Does modifying table data affect index scanning?
Redrock Postgres introduced undo logging. When a tuple is modified, index records are marked for deletion and transaction status information is recorded for index records. If each index is not updated, only related index columns are updated. Modifying table data does not affect index scanning.
Create a table, insert some data, and create an index on the id
field of the table. Execute the query that involves index scanning in advance to load the index data to the shared buffer.
CREATE TABLE t_large (id integer, name text);
INSERT INTO t_large (id, name)
SELECT i, repeat('Pg', 32)
FROM generate_series(1, 1000000) AS s(i);
CREATE INDEX large_idx ON t_large (id);
SET max_parallel_workers_per_gather = 0;
SELECT count(*) FROM t_large;
Let’s first confirm that the query does use index scanning and record the execution plan and statistics for the query.
EXPLAIN (analyze, buffers, costs off)
SELECT count(*) FROM t_large;
QUERY PLAN
---------------------------------------------------------------------------------------------------
Aggregate (actual time=102.074..102.075 rows=1 loops=1)
Buffers: shared hit=2
-> Index Only Scan using large_idx on t_large (actual time=0.017..57.880 rows=1000000 loops=1)
Heap Fetches: 0
Buffers: shared hit=2
Planning time: 0.075 ms
Execution time: 102.094 ms
Let’s make some updates to some of the data in the table and delete some of the data.
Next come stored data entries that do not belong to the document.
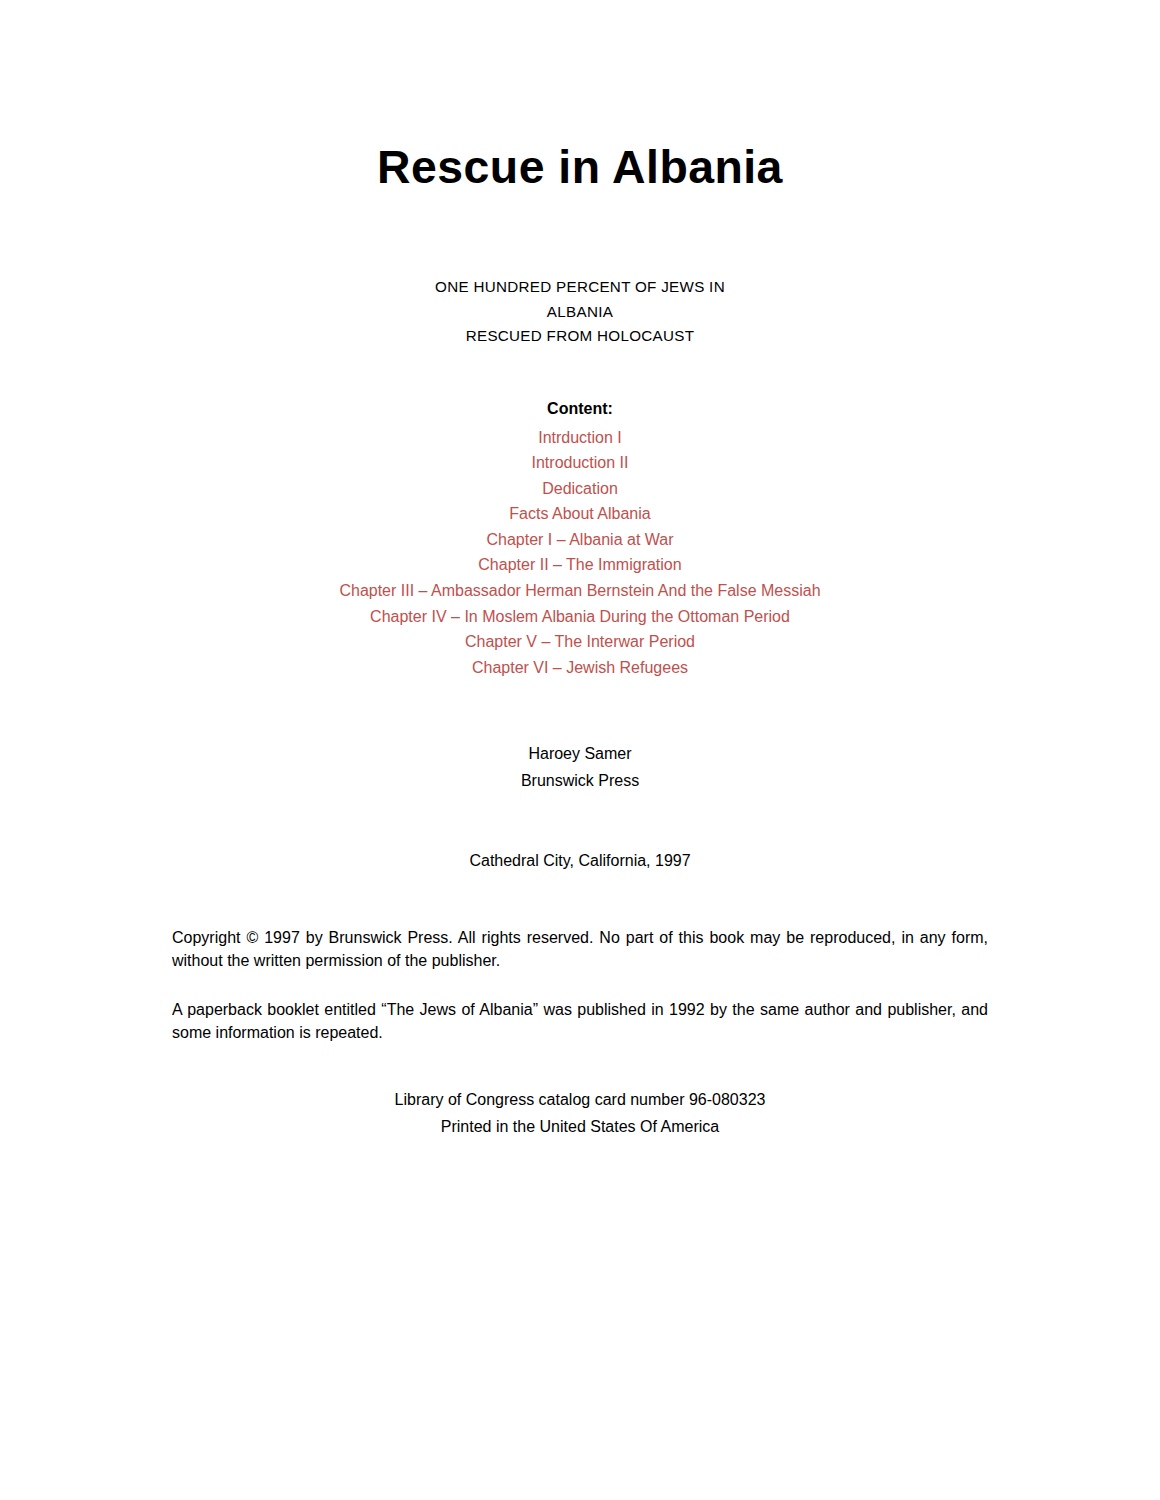Rescue in Albania
ONE HUNDRED PERCENT OF JEWS IN
ALBANIA
RESCUED FROM HOLOCAUST
Content:
Intrduction I
Introduction II
Dedication
Facts About Albania
Chapter I – Albania at War
Chapter II – The Immigration
Chapter III – Ambassador Herman Bernstein And the False Messiah
Chapter IV – In Moslem Albania During the Ottoman Period
Chapter V – The Interwar Period
Chapter VI – Jewish Refugees
Haroey Samer
Brunswick Press
Cathedral City, California, 1997
Copyright © 1997 by Brunswick Press. All rights reserved. No part of this book may be reproduced, in any form, without the written permission of the publisher.
A paperback booklet entitled “The Jews of Albania” was published in 1992 by the same author and publisher, and some information is repeated.
Library of Congress catalog card number 96-080323
Printed in the United States Of America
UPDATE t_large SET name = 'dummy' WHERE mod(id, 100) = 1;
DELETE FROM t_large WHERE mod(id, 100) = 50;
Let’s look again at the execution plan used by the original query.
EXPLAIN (analyze, buffers, costs off)
SELECT count(*) FROM t_large;
QUERY PLAN
--------------------------------------------------------------------------------------------------
Aggregate (actual time=101.703..101.703 rows=1 loops=1)
Buffers: shared hit=2
-> Index Only Scan using large_idx on t_large (actual time=0.017..57.207 rows=990000 loops=1)
Heap Fetches: 0
Buffers: shared hit=2
Planning time: 0.079 ms
Execution time: 101.724 ms
In the above example, after some data is updated and deleted from the t_large
table, the execution plan used by the original query does not change, and the query execution time is not affected.